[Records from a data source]
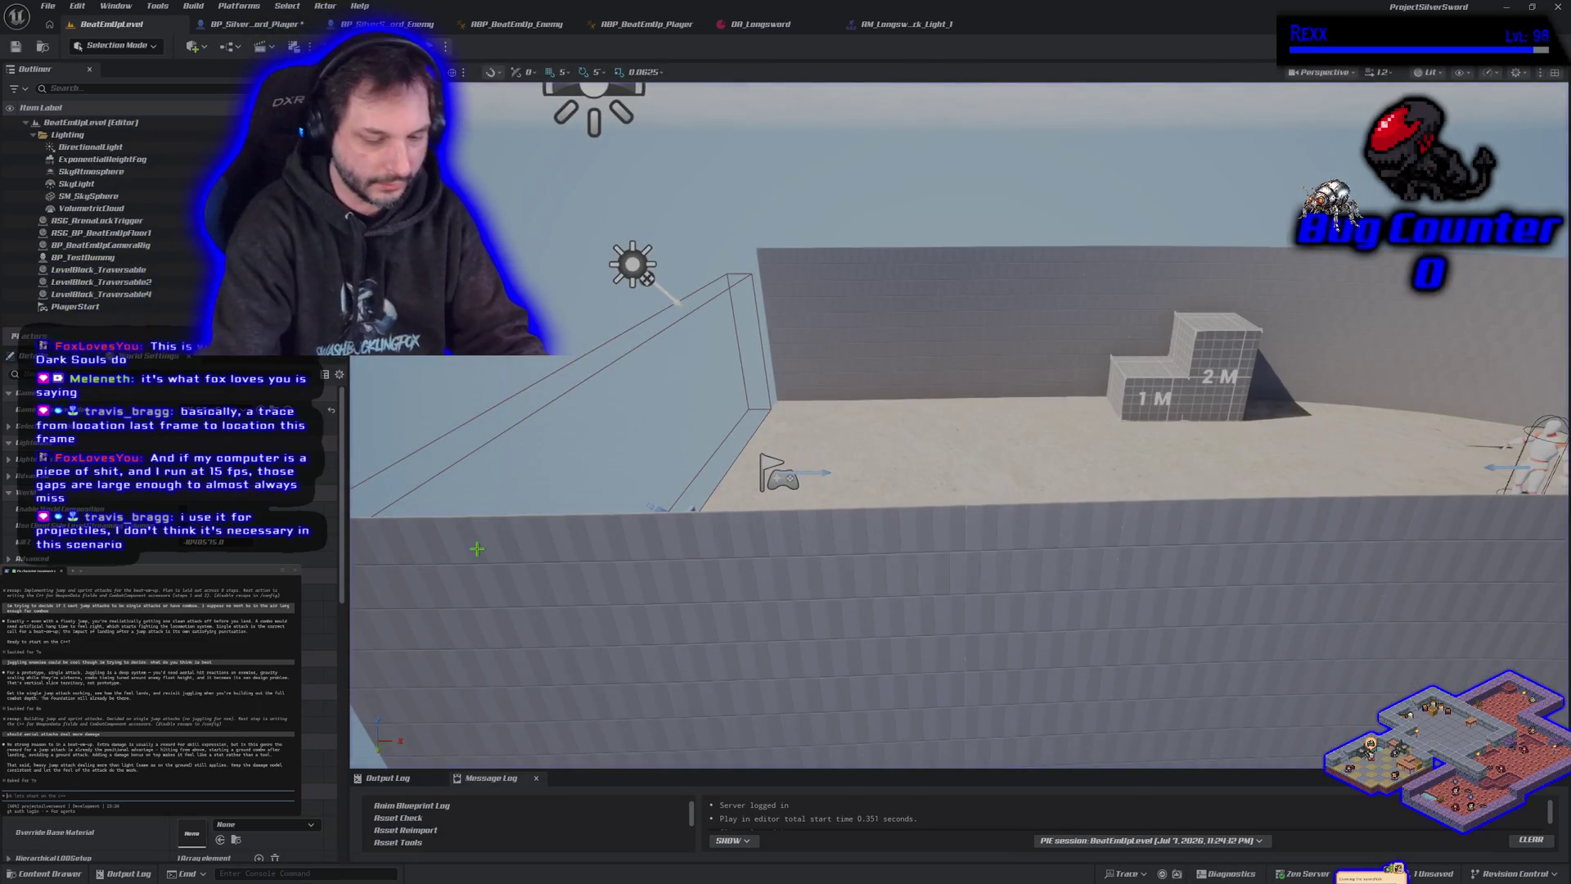
# Run two more multiplayer play sessions, then bring up the BP_SilverSword_Player blueprint.
pyautogui.moveTo(490, 540); pyautogui.dragTo(756, 369)
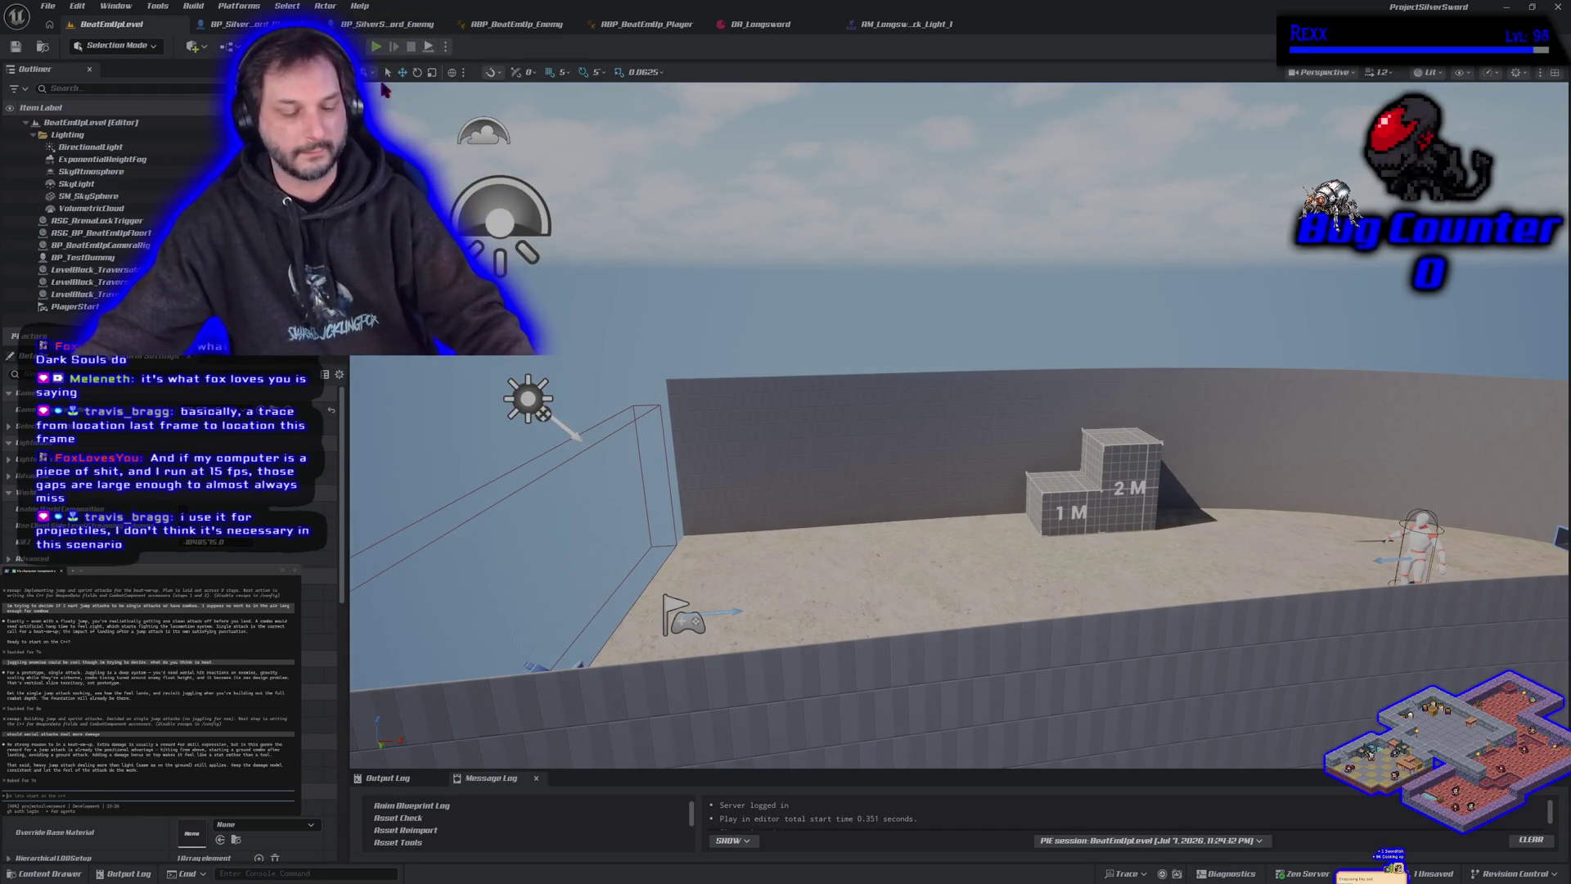
pyautogui.click(377, 47)
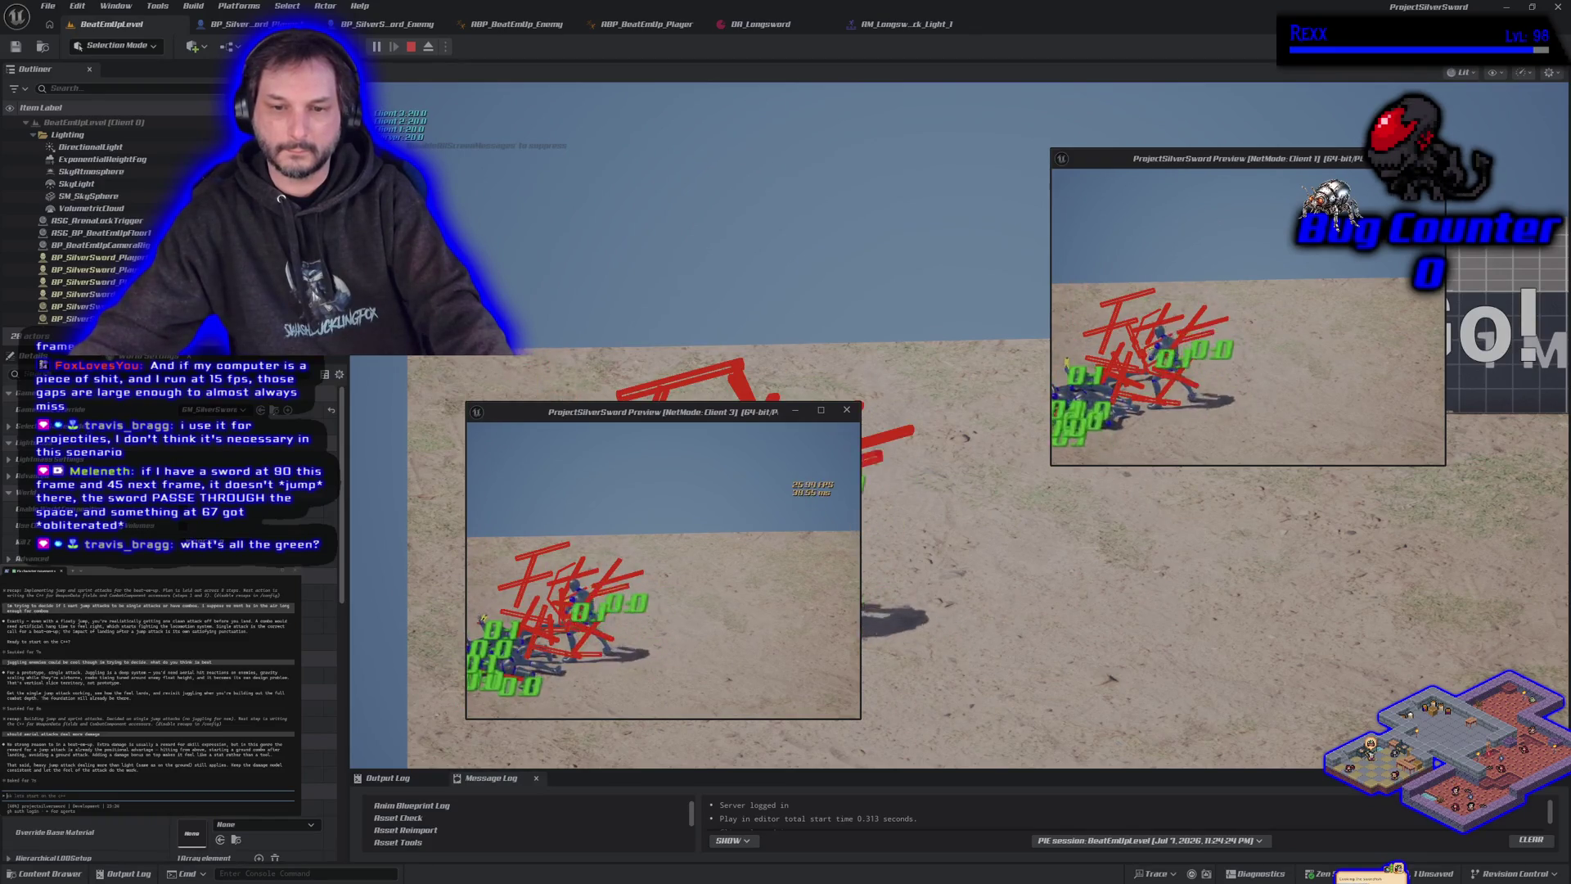
pyautogui.press('Escape')
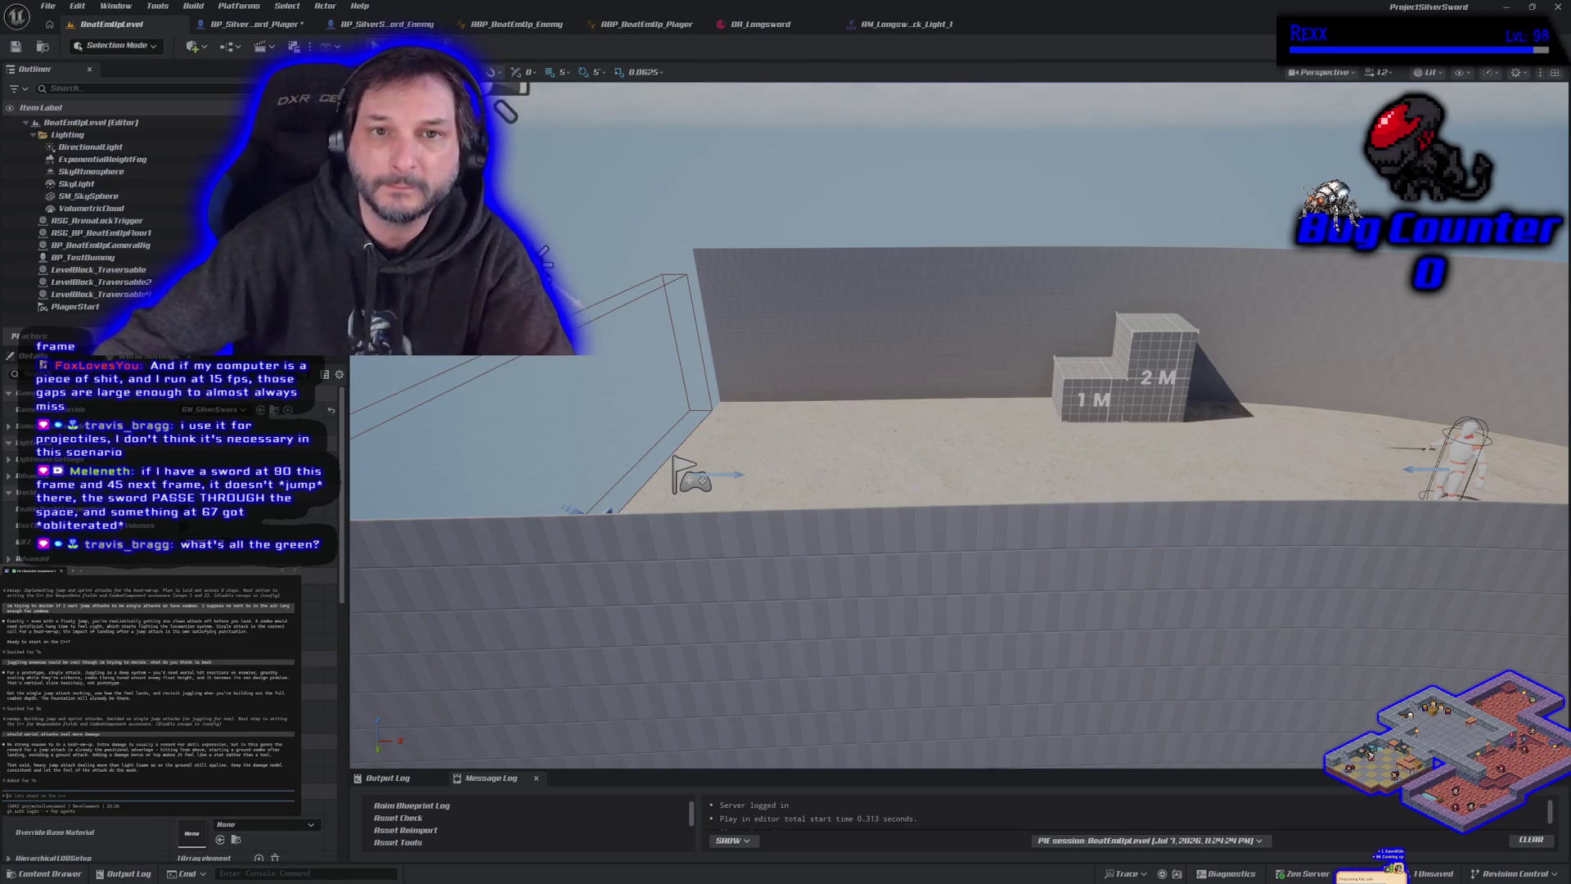
pyautogui.press('alt+p')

• _Work to be completed_
From the first line to the last, write out the data exactly, dropping any pictures.

• _Result for this exercise_
# Run two more multiplayer play sessions, then bring up the BP_SilverSword_Player blueprint.
pyautogui.moveTo(490, 540); pyautogui.dragTo(756, 369)
pyautogui.click(377, 47)
pyautogui.press('Escape')
pyautogui.press('alt+p')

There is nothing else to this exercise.